| Prompt |
Print each of the rows below again word for word, and leave out the pictures.
%%
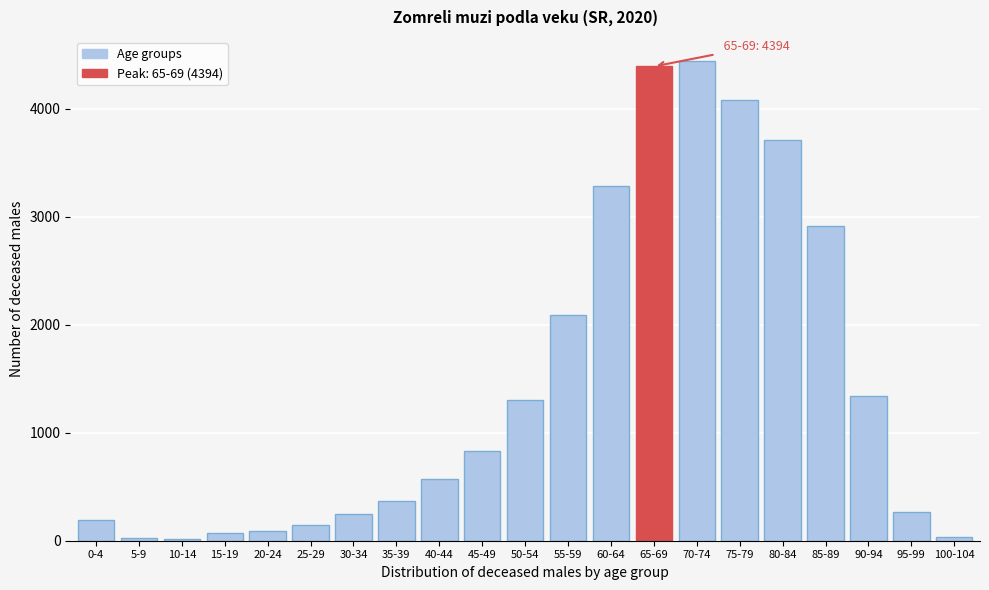

What is the difference between the maximum and second lowest values?

4421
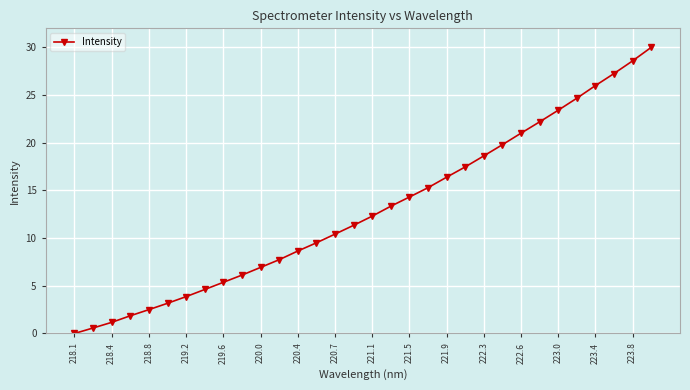

What is the difference between the maximum and second lowest values?

29.4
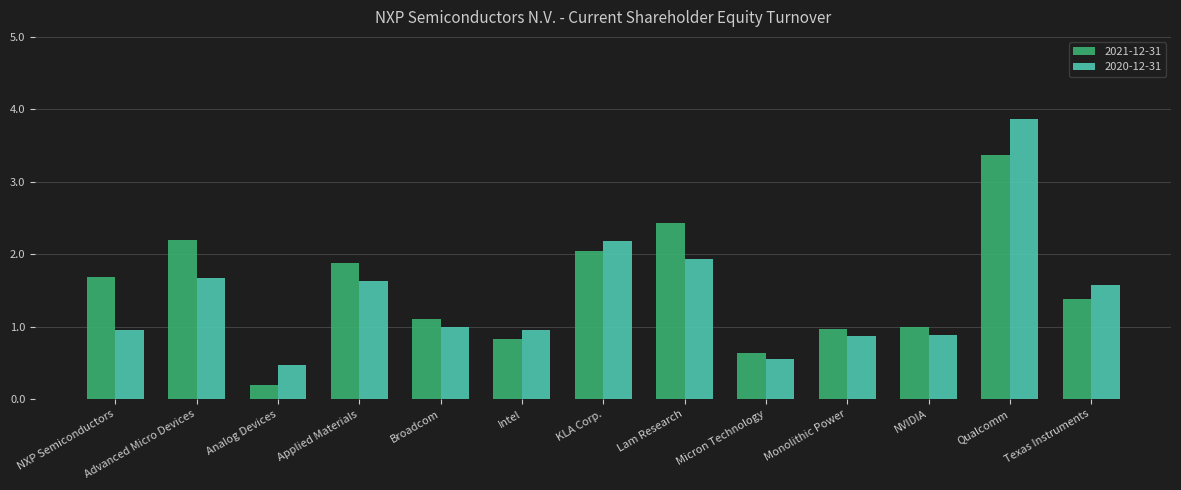

What is the spread (max minus min) of values at Texas Instruments?

0.2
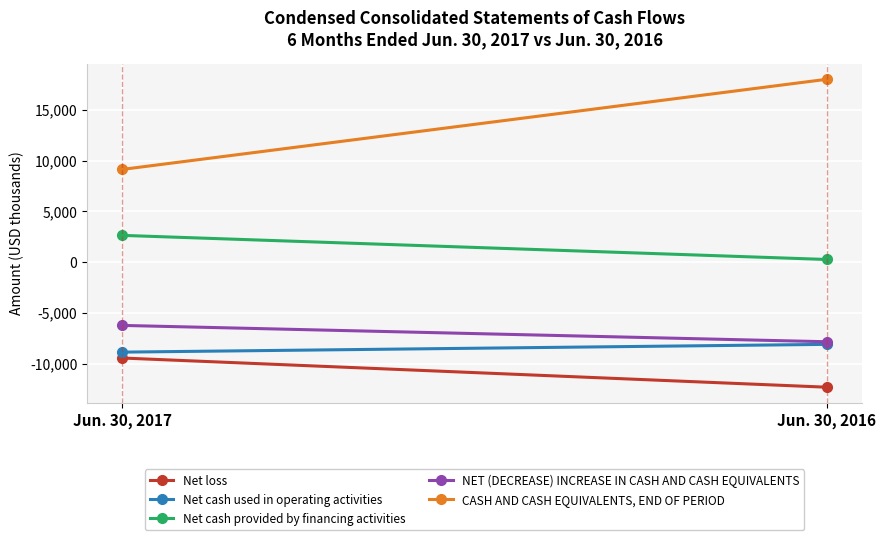

What is the sum of the Net cash provided by financing activities values at Jun. 30, 2017 and Jun. 30, 2016?

2887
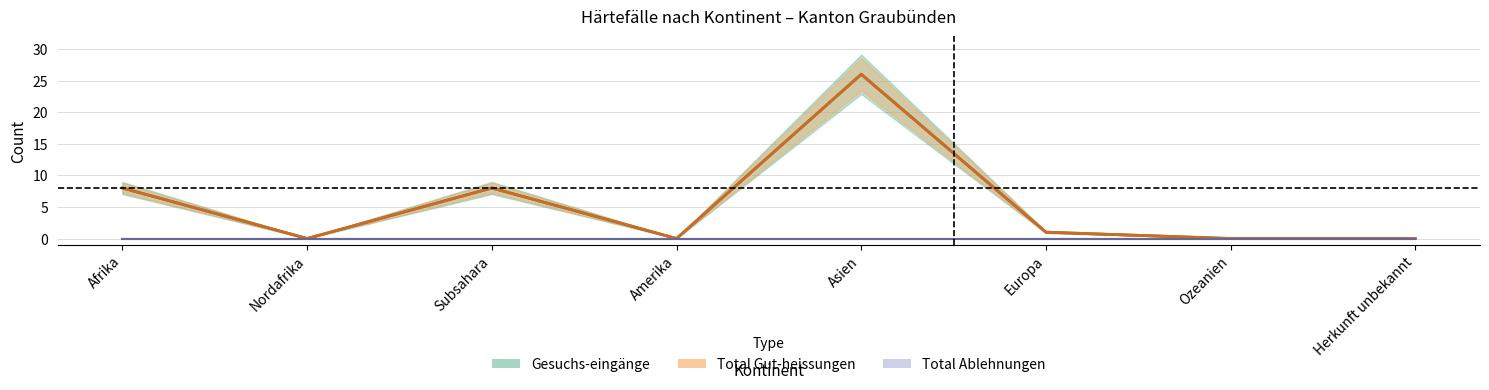

Is it true that Total Gut-heissungen equals 4 at Subsahara?

False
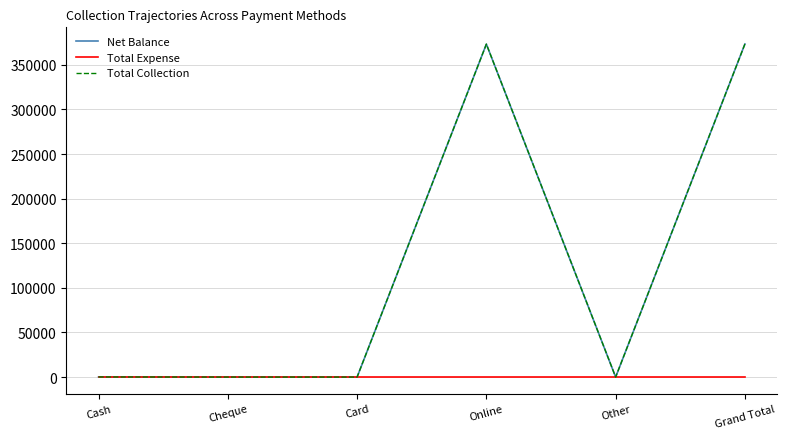

Does the chart display data point markers on the line(s)?

No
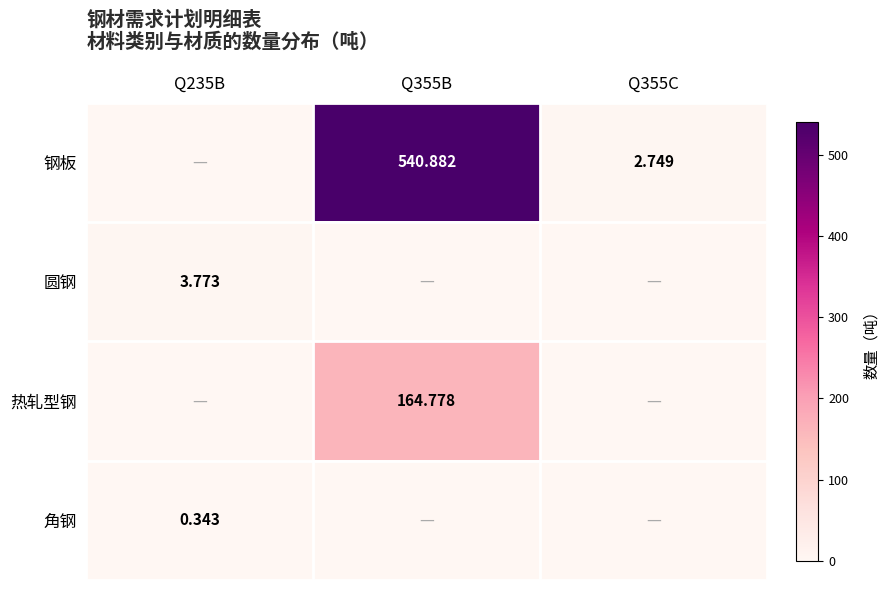

Which category has the highest value in the 圆钢 series?

Q235B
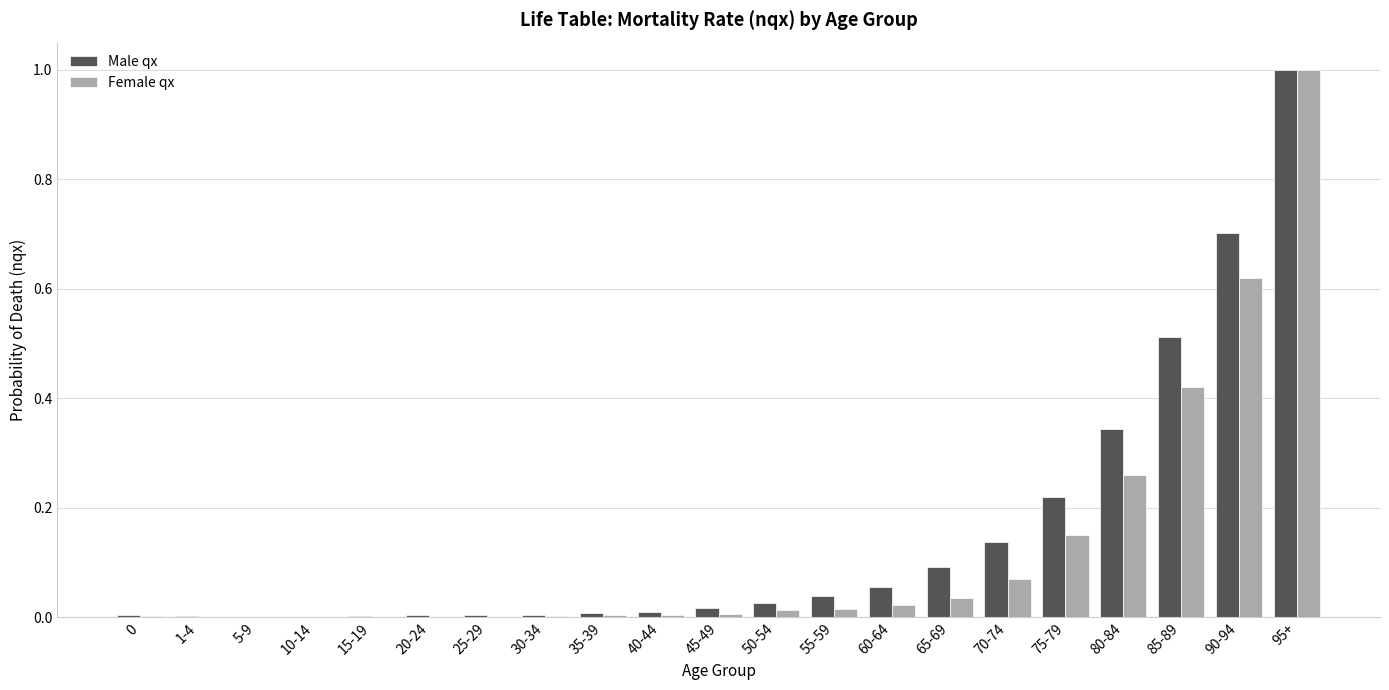

At which category is the sum across all series the highest?

95+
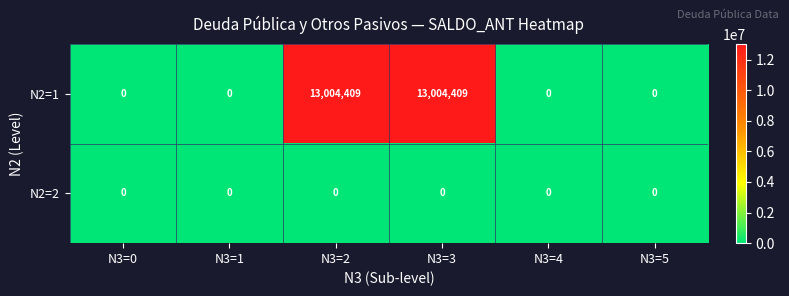

List the series in order of their overall mean, highest first.

N2=1, N2=2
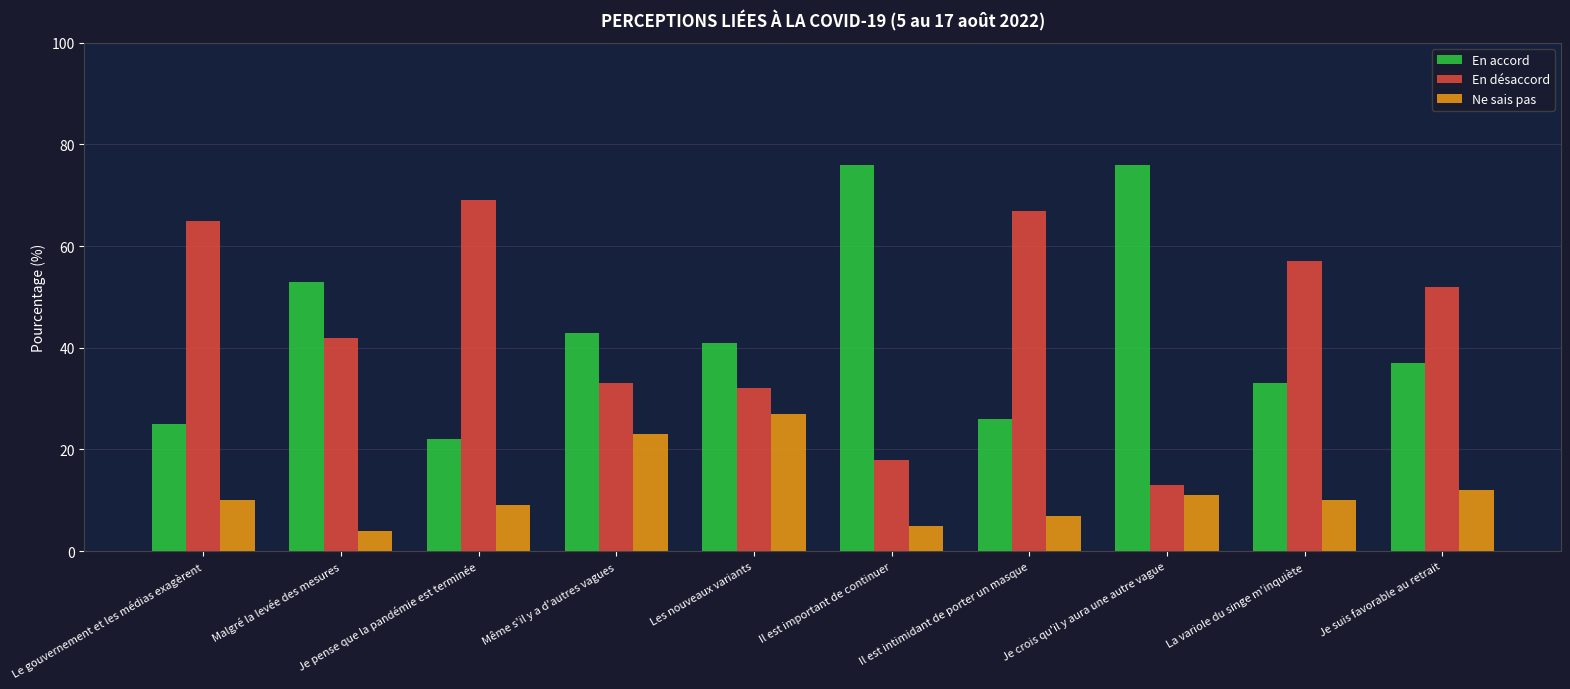

Reading right to left, transcribe all the data shown in this chart.

En accord: 37	33	76	26	76	41	43	22	53	25
En désaccord: 52	57	13	67	18	32	33	69	42	65
Ne sais pas: 12	10	11	7	5	27	23	9	4	10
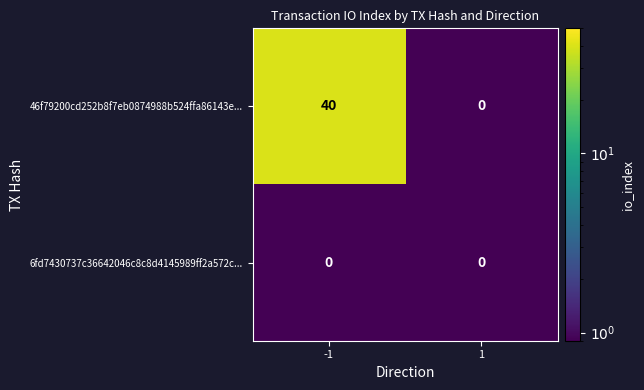

Which series has the largest total across all categories?

46f79200cd252b8f7eb0874988b524ffa86143e...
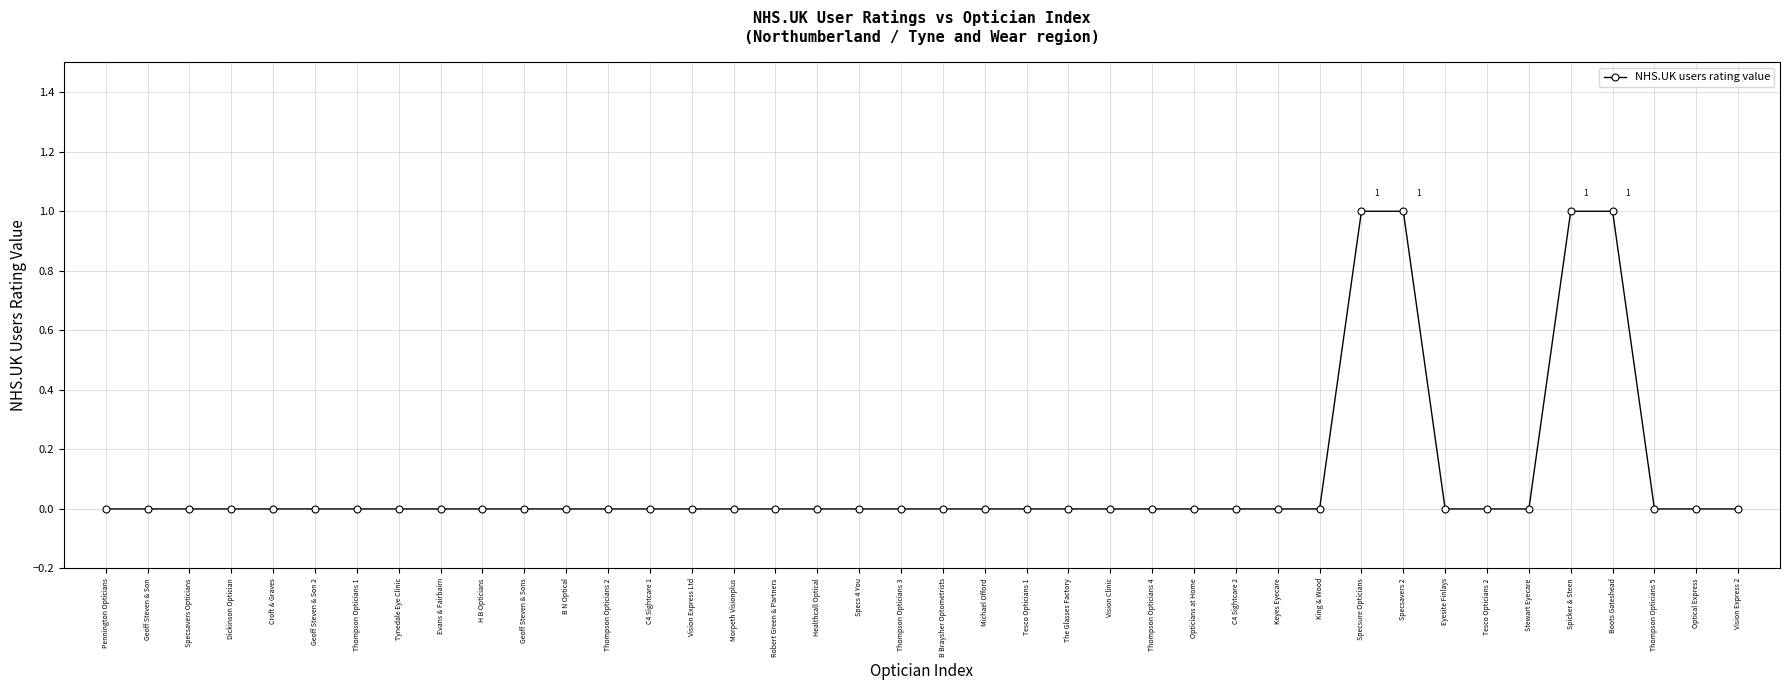

Reading left to right, list all the values displayed in this chart.

Pennington Opticians=0	Geoff Steven & Son=0	Specsavers Opticians=0	Dickinson Optician=0	Croft & Graves=0	Geoff Steven & Son 2=0	Thompson Opticians 1=0	Tynedale Eye Clinic=0	Evans & Fairbairn=0	H B Opticians=0	Geoff Steven & Sons=0	B N Optical=0	Thompson Opticians 2=0	C4 Sightcare 1=0	Vision Express Ltd=0	Morpeth Visionplus=0	Robert Green & Partners=0	Healthcall Optical=0	Specs 4 You=0	Thompson Opticians 3=0	B Braysher Optometrists=0	Michael Offord=0	Tesco Opticians 1=0	The Glasses Factory=0	Vision Clinic=0	Thompson Opticians 4=0	Opticians at Home=0	C4 Sightcare 2=0	Keyes Eyecare=0	King & Wood=0	Specsure Opticians=1	Specsavers 2=1	Eyesite Finlays=0	Tesco Opticians 2=0	Stewart Eyecare=0	Spicker & Steen=1	Boots Gateshead=1	Thompson Opticians 5=0	Optical Express=0	Vision Express 2=0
%%
| Written solution |
What is the difference between the maximum and second lowest values?

4421

What is the difference between the maximum and second lowest values?

29.4

What is the spread (max minus min) of values at Texas Instruments?

0.2

What is the sum of the Net cash provided by financing activities values at Jun. 30, 2017 and Jun. 30, 2016?

2887

Is it true that Total Gut-heissungen equals 4 at Subsahara?

False

Does the chart display data point markers on the line(s)?

No

Which category has the highest value in the 圆钢 series?

Q235B

At which category is the sum across all series the highest?

95+

List the series in order of their overall mean, highest first.

N2=1, N2=2

Reading right to left, transcribe all the data shown in this chart.

En accord: 37	33	76	26	76	41	43	22	53	25
En désaccord: 52	57	13	67	18	32	33	69	42	65
Ne sais pas: 12	10	11	7	5	27	23	9	4	10

Which series has the largest total across all categories?

46f79200cd252b8f7eb0874988b524ffa86143e...

Reading left to right, list all the values displayed in this chart.

Pennington Opticians=0	Geoff Steven & Son=0	Specsavers Opticians=0	Dickinson Optician=0	Croft & Graves=0	Geoff Steven & Son 2=0	Thompson Opticians 1=0	Tynedale Eye Clinic=0	Evans & Fairbairn=0	H B Opticians=0	Geoff Steven & Sons=0	B N Optical=0	Thompson Opticians 2=0	C4 Sightcare 1=0	Vision Express Ltd=0	Morpeth Visionplus=0	Robert Green & Partners=0	Healthcall Optical=0	Specs 4 You=0	Thompson Opticians 3=0	B Braysher Optometrists=0	Michael Offord=0	Tesco Opticians 1=0	The Glasses Factory=0	Vision Clinic=0	Thompson Opticians 4=0	Opticians at Home=0	C4 Sightcare 2=0	Keyes Eyecare=0	King & Wood=0	Specsure Opticians=1	Specsavers 2=1	Eyesite Finlays=0	Tesco Opticians 2=0	Stewart Eyecare=0	Spicker & Steen=1	Boots Gateshead=1	Thompson Opticians 5=0	Optical Express=0	Vision Express 2=0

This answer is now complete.